From Human Rights Watch
The Indian government intensified its harassment and at times prosecution of critics in 2018, Human Rights Watch said today in its World Report 2019. Authorities used draconian sedition and counter-terrorism laws to silence peaceful dissent, and foreign funding regulations and other laws to discredit and muzzle nongovernmental organizations critical of government actions or policies.
In a landmark decision in September, however, the Supreme Court decriminalized consensual adult same-sex relations, paving the way for full constitutional protections for lesbian, gay, bisexual, and transgender (LGBT) people. The ruling opened the door for reform in other countries with British colonial-era sodomy laws.
“The room for dissent in India is getting ever smaller, and anyone who criticizes government actions can become a target,” said Meenakshi Ganguly, South Asia director at Human Rights Watch. “Authorities seem more interested in silencing activists and journalists than in addressing the problems they bring to light.”
In the 674-page World Report 2019, its 29th edition, Human Rights Watch reviewed human rights practices in more than 100 countries.

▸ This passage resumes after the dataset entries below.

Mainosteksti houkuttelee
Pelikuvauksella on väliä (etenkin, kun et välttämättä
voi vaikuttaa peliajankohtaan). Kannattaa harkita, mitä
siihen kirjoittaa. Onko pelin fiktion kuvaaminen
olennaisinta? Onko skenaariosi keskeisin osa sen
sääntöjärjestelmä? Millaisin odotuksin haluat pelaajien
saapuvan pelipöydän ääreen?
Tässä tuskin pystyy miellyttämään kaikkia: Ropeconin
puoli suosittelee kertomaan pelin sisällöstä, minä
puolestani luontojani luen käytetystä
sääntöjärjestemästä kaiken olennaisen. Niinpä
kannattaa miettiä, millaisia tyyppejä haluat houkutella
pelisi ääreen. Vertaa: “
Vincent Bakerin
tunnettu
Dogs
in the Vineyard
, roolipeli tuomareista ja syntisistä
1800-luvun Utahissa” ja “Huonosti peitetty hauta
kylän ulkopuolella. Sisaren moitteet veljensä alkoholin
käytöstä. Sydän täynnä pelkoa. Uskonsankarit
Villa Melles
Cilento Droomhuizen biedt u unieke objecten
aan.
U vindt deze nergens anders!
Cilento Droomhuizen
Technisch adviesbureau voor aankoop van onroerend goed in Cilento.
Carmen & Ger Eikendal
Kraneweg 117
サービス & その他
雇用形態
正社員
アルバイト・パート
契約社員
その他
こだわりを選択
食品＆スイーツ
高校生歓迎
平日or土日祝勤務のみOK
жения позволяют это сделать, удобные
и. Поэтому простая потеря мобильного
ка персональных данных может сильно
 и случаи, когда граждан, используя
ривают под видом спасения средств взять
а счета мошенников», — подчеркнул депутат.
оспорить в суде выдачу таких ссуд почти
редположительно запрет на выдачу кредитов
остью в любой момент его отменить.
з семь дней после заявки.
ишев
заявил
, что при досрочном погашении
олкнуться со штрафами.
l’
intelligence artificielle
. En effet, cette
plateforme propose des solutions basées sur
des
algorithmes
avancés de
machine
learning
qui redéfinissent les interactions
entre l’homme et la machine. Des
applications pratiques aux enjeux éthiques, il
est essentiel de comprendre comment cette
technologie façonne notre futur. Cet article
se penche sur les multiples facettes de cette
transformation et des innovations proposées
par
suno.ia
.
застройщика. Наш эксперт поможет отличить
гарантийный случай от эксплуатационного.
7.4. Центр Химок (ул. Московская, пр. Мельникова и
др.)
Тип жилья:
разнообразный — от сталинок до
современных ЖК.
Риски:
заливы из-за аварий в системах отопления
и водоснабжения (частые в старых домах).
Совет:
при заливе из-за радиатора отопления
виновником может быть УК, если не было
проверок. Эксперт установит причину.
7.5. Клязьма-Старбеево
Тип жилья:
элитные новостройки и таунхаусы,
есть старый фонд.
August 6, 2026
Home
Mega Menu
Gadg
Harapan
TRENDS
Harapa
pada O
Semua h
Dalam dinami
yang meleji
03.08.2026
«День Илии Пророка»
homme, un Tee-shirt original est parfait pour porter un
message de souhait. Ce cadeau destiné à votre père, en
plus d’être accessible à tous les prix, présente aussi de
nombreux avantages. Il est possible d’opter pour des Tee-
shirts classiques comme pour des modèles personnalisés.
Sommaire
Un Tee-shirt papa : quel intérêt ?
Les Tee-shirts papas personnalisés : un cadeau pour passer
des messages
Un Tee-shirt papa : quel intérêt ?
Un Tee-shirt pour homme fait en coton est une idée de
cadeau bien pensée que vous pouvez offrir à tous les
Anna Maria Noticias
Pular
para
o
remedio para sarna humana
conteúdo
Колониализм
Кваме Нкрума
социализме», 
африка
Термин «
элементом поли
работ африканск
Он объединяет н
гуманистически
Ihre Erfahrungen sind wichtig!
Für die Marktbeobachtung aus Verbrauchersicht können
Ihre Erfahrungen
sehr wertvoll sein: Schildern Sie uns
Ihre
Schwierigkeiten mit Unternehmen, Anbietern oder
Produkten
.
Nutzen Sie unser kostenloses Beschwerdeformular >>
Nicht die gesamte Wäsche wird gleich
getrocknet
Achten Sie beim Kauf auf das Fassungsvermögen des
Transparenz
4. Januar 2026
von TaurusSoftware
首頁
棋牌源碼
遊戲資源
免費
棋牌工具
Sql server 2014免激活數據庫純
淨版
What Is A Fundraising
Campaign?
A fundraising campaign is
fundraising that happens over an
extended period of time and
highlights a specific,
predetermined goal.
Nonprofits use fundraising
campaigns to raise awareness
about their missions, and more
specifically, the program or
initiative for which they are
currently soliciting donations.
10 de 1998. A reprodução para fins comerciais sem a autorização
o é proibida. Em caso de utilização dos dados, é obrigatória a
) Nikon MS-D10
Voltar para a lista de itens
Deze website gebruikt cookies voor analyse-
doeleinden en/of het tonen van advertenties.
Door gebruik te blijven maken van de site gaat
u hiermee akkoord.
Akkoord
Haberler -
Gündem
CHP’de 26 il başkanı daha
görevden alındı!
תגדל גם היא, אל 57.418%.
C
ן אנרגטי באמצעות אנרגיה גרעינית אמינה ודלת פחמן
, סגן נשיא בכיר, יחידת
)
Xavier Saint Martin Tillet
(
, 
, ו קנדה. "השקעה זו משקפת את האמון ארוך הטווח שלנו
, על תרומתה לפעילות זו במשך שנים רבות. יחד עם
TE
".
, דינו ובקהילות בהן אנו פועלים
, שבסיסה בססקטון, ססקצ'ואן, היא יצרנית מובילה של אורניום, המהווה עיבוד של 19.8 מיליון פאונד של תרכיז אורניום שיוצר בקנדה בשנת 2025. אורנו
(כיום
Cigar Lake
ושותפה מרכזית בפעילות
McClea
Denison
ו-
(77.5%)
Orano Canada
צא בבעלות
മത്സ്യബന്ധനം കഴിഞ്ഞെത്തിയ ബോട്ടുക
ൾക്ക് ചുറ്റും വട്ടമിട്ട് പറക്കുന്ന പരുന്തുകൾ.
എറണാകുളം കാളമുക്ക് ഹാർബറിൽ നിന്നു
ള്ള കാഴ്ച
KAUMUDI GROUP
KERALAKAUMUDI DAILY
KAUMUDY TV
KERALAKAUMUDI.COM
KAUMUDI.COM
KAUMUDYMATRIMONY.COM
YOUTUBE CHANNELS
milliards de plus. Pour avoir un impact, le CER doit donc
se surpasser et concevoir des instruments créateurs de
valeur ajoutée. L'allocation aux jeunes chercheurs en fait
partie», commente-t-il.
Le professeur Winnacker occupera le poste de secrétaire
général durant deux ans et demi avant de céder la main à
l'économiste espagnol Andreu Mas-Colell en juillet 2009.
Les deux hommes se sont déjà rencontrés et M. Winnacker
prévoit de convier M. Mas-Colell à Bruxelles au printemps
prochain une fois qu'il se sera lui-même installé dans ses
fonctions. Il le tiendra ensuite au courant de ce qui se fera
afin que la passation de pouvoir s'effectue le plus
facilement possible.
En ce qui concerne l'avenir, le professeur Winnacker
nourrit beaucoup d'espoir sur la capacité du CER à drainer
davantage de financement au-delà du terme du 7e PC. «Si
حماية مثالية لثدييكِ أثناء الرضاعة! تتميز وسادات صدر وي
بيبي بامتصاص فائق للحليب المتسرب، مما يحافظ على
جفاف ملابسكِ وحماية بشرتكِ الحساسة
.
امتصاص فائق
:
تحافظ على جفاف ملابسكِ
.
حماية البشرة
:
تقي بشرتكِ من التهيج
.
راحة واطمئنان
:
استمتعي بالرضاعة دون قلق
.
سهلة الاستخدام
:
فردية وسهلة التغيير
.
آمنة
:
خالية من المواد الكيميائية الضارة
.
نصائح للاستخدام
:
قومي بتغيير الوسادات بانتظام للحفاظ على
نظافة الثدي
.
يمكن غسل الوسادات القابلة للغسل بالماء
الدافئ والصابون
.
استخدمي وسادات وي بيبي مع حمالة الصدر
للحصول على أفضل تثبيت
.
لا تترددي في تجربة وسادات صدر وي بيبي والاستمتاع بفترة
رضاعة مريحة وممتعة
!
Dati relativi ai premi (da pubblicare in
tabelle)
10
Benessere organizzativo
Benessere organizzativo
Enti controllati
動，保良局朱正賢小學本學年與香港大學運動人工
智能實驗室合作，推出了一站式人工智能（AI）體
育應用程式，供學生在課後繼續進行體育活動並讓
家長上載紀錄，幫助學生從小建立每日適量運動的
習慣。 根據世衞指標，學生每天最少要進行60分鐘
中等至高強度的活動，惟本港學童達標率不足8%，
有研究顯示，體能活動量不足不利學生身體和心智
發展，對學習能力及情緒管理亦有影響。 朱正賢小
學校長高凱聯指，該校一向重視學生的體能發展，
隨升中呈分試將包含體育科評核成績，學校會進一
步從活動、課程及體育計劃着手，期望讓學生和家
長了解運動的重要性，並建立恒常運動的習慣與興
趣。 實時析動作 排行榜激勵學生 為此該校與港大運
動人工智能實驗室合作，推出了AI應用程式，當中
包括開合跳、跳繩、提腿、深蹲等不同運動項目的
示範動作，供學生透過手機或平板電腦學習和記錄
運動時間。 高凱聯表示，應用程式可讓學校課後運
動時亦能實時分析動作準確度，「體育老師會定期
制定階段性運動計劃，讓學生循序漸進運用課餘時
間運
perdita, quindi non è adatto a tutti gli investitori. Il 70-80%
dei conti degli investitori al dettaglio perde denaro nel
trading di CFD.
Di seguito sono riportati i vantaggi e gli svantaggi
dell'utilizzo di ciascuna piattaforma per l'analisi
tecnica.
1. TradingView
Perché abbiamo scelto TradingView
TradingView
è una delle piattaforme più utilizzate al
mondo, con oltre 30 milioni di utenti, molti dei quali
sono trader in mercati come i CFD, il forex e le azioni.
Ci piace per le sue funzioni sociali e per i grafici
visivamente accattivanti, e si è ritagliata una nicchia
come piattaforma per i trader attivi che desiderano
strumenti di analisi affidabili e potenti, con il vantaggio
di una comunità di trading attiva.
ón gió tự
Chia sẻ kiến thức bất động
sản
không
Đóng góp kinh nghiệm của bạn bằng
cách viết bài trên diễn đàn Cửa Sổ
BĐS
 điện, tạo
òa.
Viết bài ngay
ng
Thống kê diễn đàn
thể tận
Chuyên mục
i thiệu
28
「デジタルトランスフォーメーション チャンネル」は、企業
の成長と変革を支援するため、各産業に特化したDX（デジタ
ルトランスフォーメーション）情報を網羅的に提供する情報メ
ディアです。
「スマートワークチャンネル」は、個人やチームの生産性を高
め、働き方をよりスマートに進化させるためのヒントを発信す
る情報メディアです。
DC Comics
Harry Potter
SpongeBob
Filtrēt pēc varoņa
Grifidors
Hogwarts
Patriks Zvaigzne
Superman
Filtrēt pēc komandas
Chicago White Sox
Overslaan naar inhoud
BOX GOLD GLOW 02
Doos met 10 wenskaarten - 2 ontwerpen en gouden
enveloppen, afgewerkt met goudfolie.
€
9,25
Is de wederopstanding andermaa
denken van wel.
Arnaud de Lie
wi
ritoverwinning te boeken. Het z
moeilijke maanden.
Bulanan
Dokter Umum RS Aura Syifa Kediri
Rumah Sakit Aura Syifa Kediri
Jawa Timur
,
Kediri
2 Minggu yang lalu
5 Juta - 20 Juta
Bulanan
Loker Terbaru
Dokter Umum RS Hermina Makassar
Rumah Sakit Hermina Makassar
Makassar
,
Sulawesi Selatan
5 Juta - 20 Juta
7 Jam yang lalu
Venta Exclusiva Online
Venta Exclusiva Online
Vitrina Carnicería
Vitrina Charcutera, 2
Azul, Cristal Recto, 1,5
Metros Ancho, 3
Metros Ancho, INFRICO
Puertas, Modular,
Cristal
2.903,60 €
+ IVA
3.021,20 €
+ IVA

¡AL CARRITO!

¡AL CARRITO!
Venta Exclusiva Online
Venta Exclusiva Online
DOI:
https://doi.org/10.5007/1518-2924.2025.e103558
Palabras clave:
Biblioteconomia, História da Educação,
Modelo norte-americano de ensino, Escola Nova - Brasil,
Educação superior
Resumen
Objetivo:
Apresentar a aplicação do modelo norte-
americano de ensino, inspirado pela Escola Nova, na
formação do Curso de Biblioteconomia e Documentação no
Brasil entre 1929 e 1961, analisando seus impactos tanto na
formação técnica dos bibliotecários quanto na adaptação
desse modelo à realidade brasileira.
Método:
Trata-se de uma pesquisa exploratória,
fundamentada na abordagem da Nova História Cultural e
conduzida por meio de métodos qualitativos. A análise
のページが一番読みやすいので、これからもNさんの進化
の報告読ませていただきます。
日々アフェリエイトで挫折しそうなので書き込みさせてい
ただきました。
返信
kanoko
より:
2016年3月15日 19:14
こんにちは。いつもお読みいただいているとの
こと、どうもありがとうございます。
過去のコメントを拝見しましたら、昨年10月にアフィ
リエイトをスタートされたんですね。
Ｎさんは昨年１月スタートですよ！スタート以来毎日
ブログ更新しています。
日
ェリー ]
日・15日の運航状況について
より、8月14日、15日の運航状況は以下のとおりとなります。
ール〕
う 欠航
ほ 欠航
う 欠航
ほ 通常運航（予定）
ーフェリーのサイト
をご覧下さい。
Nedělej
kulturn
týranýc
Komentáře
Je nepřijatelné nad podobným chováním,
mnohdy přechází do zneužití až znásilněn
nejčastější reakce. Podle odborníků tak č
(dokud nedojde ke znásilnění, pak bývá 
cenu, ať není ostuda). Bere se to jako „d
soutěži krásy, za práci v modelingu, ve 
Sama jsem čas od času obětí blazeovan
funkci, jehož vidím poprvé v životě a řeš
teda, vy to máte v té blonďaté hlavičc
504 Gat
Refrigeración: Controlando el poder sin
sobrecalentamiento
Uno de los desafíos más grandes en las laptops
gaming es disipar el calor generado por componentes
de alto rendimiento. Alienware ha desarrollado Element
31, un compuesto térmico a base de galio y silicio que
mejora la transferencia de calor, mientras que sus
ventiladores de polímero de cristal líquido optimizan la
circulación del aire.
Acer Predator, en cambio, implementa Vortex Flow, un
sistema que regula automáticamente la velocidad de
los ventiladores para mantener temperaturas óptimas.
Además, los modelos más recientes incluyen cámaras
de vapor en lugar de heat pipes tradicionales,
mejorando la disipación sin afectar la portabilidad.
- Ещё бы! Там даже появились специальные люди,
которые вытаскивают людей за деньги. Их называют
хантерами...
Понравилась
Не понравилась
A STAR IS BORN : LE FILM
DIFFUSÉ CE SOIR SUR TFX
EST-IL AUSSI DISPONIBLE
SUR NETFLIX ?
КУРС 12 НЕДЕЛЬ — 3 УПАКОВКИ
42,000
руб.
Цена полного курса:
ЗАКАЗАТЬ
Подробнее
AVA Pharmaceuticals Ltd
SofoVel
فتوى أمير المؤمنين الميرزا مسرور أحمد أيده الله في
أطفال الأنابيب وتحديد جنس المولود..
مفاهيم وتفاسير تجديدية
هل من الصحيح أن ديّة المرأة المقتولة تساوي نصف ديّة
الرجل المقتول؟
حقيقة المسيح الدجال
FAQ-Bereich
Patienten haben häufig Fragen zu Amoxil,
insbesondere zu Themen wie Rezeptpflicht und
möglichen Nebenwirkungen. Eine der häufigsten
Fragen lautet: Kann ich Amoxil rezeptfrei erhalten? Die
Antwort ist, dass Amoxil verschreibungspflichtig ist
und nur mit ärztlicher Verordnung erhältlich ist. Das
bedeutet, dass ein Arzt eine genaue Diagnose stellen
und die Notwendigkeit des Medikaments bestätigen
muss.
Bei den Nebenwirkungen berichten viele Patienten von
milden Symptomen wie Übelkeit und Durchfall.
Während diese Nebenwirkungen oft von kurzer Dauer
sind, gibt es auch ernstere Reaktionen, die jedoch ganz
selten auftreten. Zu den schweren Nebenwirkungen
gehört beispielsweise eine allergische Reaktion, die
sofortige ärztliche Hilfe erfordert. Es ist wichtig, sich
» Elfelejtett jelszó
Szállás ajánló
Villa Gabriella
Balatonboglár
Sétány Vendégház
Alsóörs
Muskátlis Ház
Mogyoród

In his introductory essay, Executive Director Kenneth Roth says that the populists spreading hatred and intolerance in many countries are spawning a resistance. New alliances of rights-respecting governments, often prompted and joined by civic groups and the public, are raising the cost of autocratic excess. Their successes illustrate the possibility of defending human rights – indeed, the responsibility to do so – even in darker times.